+++ RECORDED INFORMATION
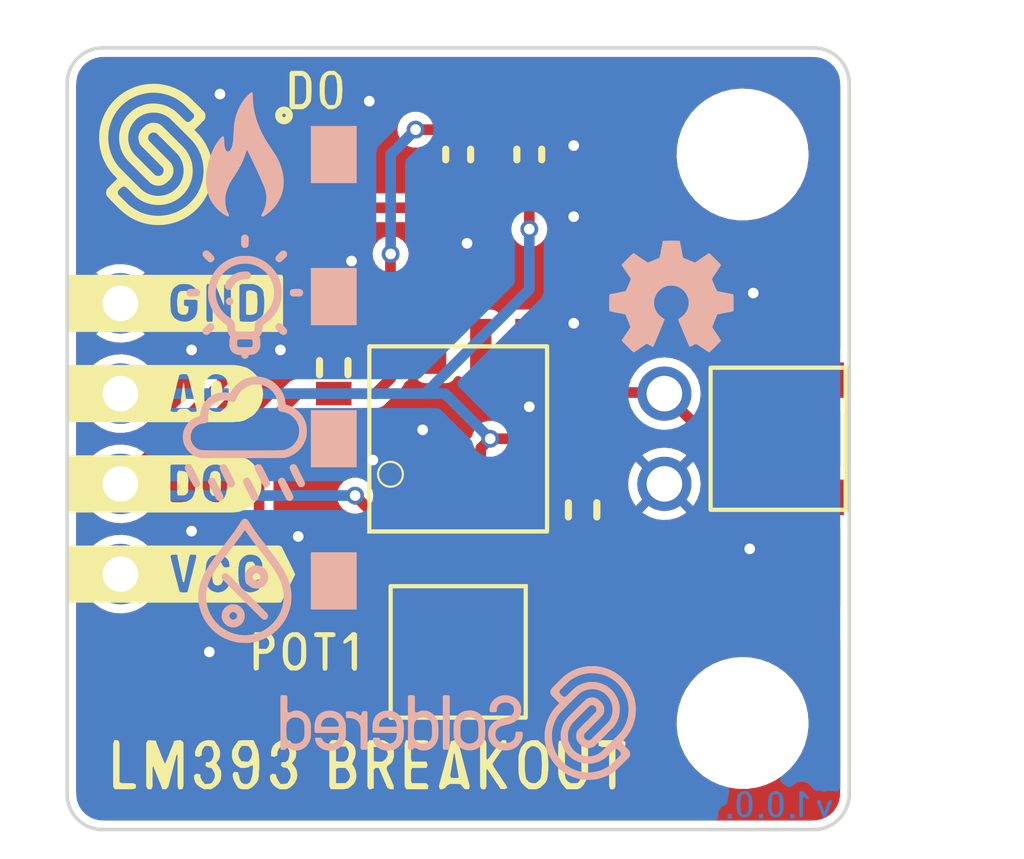
<source format=kicad_pcb>
(kicad_pcb (version 20210126) (generator pcbnew)

  (general
    (thickness 1.6)
  )

  (paper "A4")
  (layers
    (0 "F.Cu" signal)
    (31 "B.Cu" signal)
    (32 "B.Adhes" user "B.Adhesive")
    (33 "F.Adhes" user "F.Adhesive")
    (34 "B.Paste" user)
    (35 "F.Paste" user)
    (36 "B.SilkS" user "B.Silkscreen")
    (37 "F.SilkS" user "F.Silkscreen")
    (38 "B.Mask" user)
    (39 "F.Mask" user)
    (40 "Dwgs.User" user "User.Drawings")
    (41 "Cmts.User" user "User.Comments")
    (42 "Eco1.User" user "User.Eco1")
    (43 "Eco2.User" user "User.Eco2")
    (44 "Edge.Cuts" user)
    (45 "Margin" user)
    (46 "B.CrtYd" user "B.Courtyard")
    (47 "F.CrtYd" user "F.Courtyard")
    (48 "B.Fab" user)
    (49 "F.Fab" user)
    (50 "User.1" user)
    (51 "User.2" user)
    (52 "User.3" user)
    (53 "User.4" user)
    (54 "User.5" user)
    (55 "User.6" user)
    (56 "User.7" user)
    (57 "User.8" user)
    (58 "User.9" user)
  )

  (setup
    (stackup
      (layer "F.SilkS" (type "Top Silk Screen"))
      (layer "F.Paste" (type "Top Solder Paste"))
      (layer "F.Mask" (type "Top Solder Mask") (color "Green") (thickness 0.01))
      (layer "F.Cu" (type "copper") (thickness 0.035))
      (layer "dielectric 1" (type "core") (thickness 1.51) (material "FR4") (epsilon_r 4.5) (loss_tangent 0.02))
      (layer "B.Cu" (type "copper") (thickness 0.035))
      (layer "B.Mask" (type "Bottom Solder Mask") (color "Green") (thickness 0.01))
      (layer "B.Paste" (type "Bottom Solder Paste"))
      (layer "B.SilkS" (type "Bottom Silk Screen"))
      (copper_finish "None")
      (dielectric_constraints no)
    )
    (aux_axis_origin 80.2 160.2)
    (grid_origin 80.2 160.2)
    (pcbplotparams
      (layerselection 0x00010fc_ffffffff)
      (disableapertmacros false)
      (usegerberextensions false)
      (usegerberattributes true)
      (usegerberadvancedattributes true)
      (creategerberjobfile true)
      (svguseinch false)
      (svgprecision 6)
      (excludeedgelayer true)
      (plotframeref false)
      (viasonmask false)
      (mode 1)
      (useauxorigin true)
      (hpglpennumber 1)
      (hpglpenspeed 20)
      (hpglpendiameter 15.000000)
      (dxfpolygonmode true)
      (dxfimperialunits true)
      (dxfusepcbnewfont true)
      (psnegative false)
      (psa4output false)
      (plotreference true)
      (plotvalue true)
      (plotinvisibletext false)
      (sketchpadsonfab false)
      (subtractmaskfromsilk false)
      (outputformat 1)
      (mirror false)
      (drillshape 0)
      (scaleselection 1)
      (outputdirectory "gerber/")
    )
  )


  (net 0 "")
  (net 1 "A0")
  (net 2 "GND")
  (net 3 "5V")
  (net 4 "Net-(D1-Pad1)")
  (net 5 "D0")
  (net 6 "unconnected-(U1-Pad7)")
  (net 7 "unconnected-(U1-Pad6)")
  (net 8 "unconnected-(U1-Pad5)")
  (net 9 "POT")

  (footprint "e-radionica.com footprinti:HOLE_3.2mm" (layer "F.Cu") (at 99.2 157.2))

  (footprint "e-radionica.com footprinti:0603C" (layer "F.Cu") (at 87.7 147.2 -90))

  (footprint "e-radionica.com footprinti:SOIC−8" (layer "F.Cu") (at 91.2 149.2 90))

  (footprint "e-radionica.com footprinti:0603C" (layer "F.Cu") (at 94.7 151.2 90))

  (footprint "Soldered Graphics:Logo-Front-Soldered-4mm" (layer "F.Cu") (at 82.7 141.2))

  (footprint "buzzardLabel" (layer "F.Cu") (at 86.9 155.2))

  (footprint "buzzardLabel" (layer "F.Cu") (at 79.8 153.01))

  (footprint "buzzardLabel" (layer "F.Cu") (at 79.8 147.93))

  (footprint "e-radionica.com footprinti:0603R" (layer "F.Cu") (at 91.2 141.2 90))

  (footprint "Soldered Graphics:Logo-Back-OSH-3.5mm" (layer "F.Cu") (at 97.2 145.2))

  (footprint "buzzardLabel" (layer "F.Cu") (at 87.2 139.4))

  (footprint "buzzardLabel" (layer "F.Cu") (at 88.7 158.4))

  (footprint "e-radionica.com footprinti:FIDUCIAL_1MM_PASTE" (layer "F.Cu") (at 101.1 154.4))

  (footprint "e-radionica.com footprinti:HOLE_3.2mm" (layer "F.Cu") (at 99.2 141.2))

  (footprint "e-radionica.com footprinti:0603R" (layer "F.Cu") (at 93.2 141.2 90))

  (footprint "buzzardLabel" (layer "F.Cu") (at 79.8 145.39))

  (footprint "buzzardLabel" (layer "F.Cu") (at 79.8 150.47))

  (footprint "e-radionica.com footprinti:0402R" (layer "F.Cu") (at 87.2 142.7 180))

  (footprint "Soldered Graphics:Logo-Back-SolderedFULL-10mm" (layer "F.Cu") (at 91.2 157.2))

  (footprint "e-radionica.com footprinti:tc33x-2-103e" (layer "F.Cu") (at 91.2 155.2 -90))

  (footprint "e-radionica.com footprinti:0402LED" (layer "F.Cu") (at 87.2 140.7 180))

  (footprint "e-radionica.com footprinti:JST-SH_2pin_1mm_C145954" (layer "F.Cu") (at 100.2 149.2 90))

  (footprint "buzzardLabel" (layer "B.Cu") (at 87.7 149.2 180))

  (footprint "Soldered Graphics:Symbol-Front-Raining" (layer "B.Cu")
    (tedit 606D6633) (tstamp 166022c3-bd63-4219-aaad-9fc01148feee)
    (at 85.2 149.2 180)
    (attr board_only exclude_from_pos_files exclude_from_bom)
    (fp_text reference "G***" (at 0 0) (layer "B.SilkS") hide
      (effects (font (size 1.524 1.524) (thickness 0.3)) (justify mirror))
      (tstamp caffde5b-7497-49f7-8cc9-efd83ad71270)
    )
    (fp_text value "LOGO" (at 0.75 0) (layer "B.SilkS") hide
      (effects (font (size 1.524 1.524) (thickness 0.3)) (justify mirror))
      (tstamp 34d1b99f-ba8f-419a-ade6-ccc4c7660589)
    )
    (fp_poly (pts (xy -1.322456 -0.722431)
      (xy -1.29421 -0.740341)
      (xy -1.272673 -0.7664)
      (xy -1.260195 -0.79932)
      (xy -1.258035 -0.821507)
      (xy -1.258601 -0.831169)
      (xy -1.260674 -0.842269)
      (xy -1.264815 -0.856085)
      (xy -1.271587 -0.873897)
      (xy -1.28155 -0.896984)
      (xy -1.295267 -0.926626)
      (xy -1.3133 -0.964102)
      (xy -1.336209 -1.010692)
      (xy -1.364557 -1.067674)
      (xy -1.377353 -1.093279)
      (xy -1.40922 -1.156721)
      (xy -1.435774 -1.208914)
      (xy -1.457613 -1.250938)
      (xy -1.47534 -1.283873)
      (xy -1.489553 -1.308799)
      (xy -1.500854 -1.326796)
      (xy -1.509841 -1.338945)
      (xy -1.517116 -1.346325)
... [223931 chars truncated]
</source>
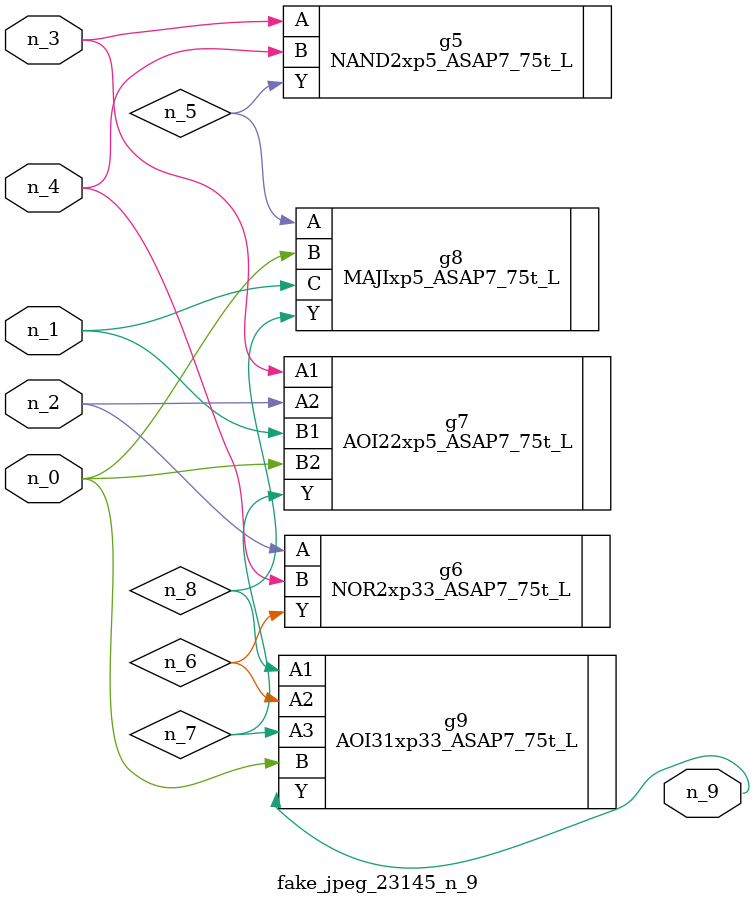
<source format=v>
module fake_jpeg_23145_n_9 (n_3, n_2, n_1, n_0, n_4, n_9);

input n_3;
input n_2;
input n_1;
input n_0;
input n_4;

output n_9;

wire n_8;
wire n_6;
wire n_5;
wire n_7;

NAND2xp5_ASAP7_75t_L g5 ( 
.A(n_3),
.B(n_4),
.Y(n_5)
);

NOR2xp33_ASAP7_75t_L g6 ( 
.A(n_2),
.B(n_4),
.Y(n_6)
);

AOI22xp5_ASAP7_75t_L g7 ( 
.A1(n_3),
.A2(n_2),
.B1(n_1),
.B2(n_0),
.Y(n_7)
);

MAJIxp5_ASAP7_75t_L g8 ( 
.A(n_5),
.B(n_0),
.C(n_1),
.Y(n_8)
);

AOI31xp33_ASAP7_75t_L g9 ( 
.A1(n_8),
.A2(n_6),
.A3(n_7),
.B(n_0),
.Y(n_9)
);


endmodule
</source>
++++++
:: WHAT IS REQUIRED ::
Supply only the number of lines above in which "SilkS" occurs.

:: OUTPUT ::
6